Private figures up

Posted: June 15, 2011

Private Media Group of Barcelona has released its latest figures, showing it ended with online sales helping to push overall sales up against the previous year. Web business was up $2.3m to $21.6m; a 12% growth. According to Private’s chief financial officer Johan Gillborg this was largely due to the relaunch of Private.com.

Total sales for PMG were $33.9m, against $33.7m in 2009; a 1% rise. Operations have also improved, with a $6.3m loss for the last financial year against $29.9m for the previous one.

Speaking about the relaunch of Private.com, Gillborg commented: “It has proved to have improved conversion rates and during the second half of 2010 the new membership pay-site attracted 73% more unique visitors compared to the previous one in the same period in 2009.”

Less sunny news came from the mobile division though, with a 6% fall in sales against 2009. Yet Private hopes to reinvigorate this sector with new smartphone apps to bolster traffic. Despite the downturn Gillborg said that the GameLink division had seen success with its proprietary mobile solution. This enables smartphone users to stream over 15,000 movies and offers a white-label version to other mobile companies.

While praising its Sureflix division for contributing to Private’s bottom line, particularly with its new Maleflixxx Mobile platform, Gillborg added: “Our weekly sales for the GameLink VOD mobile solution have been steadily increasing since its launch. With the smartphone market growing rapidly, we expect to generate substantial growth from our mobile VOD initiatives going forward.”
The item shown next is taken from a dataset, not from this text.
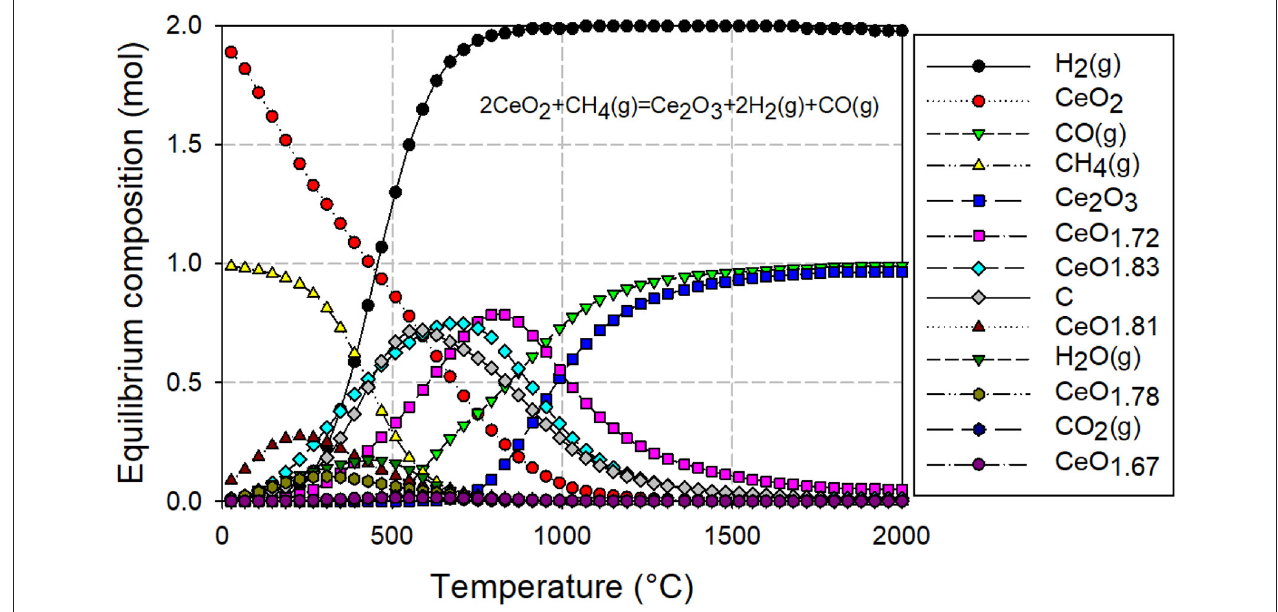
FIGURE 5 | Thermodynamic equilibrium composition of ceria reduction with methane as a function of temperature at 1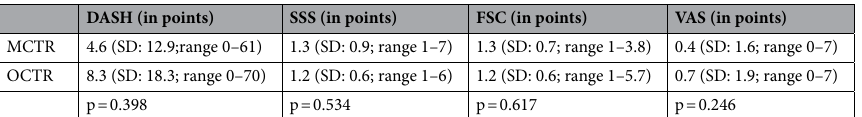
Table 1. Functional differences of MCTR versus OCTR. Functional results are listed at mean. All scores were statistically not significant in comparison. DASH disabilities of arm, shoulder and hand score, SSS symptom severity scale, FSC functional status scale, VAS visual analogue scale, MCTR mini-open carpal tunnel release, OCTR Open carpal tunnel release.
Private’s DVD and magazine business continues to contract though, along with a 14% dip in broadcast sales. Calling the double-digit drop in DVD and magazine sales an ‘industry-wide’ issue, Gillborg went on to say: “During 2010, the DVD market has continued to shrink, with sales for our physical products declining by 18 per cent. However, the DVD business is by no means dead even in this competitive landscape. The content providers that manage to survive the current ‘clean out’ will control the DVD market going forward.”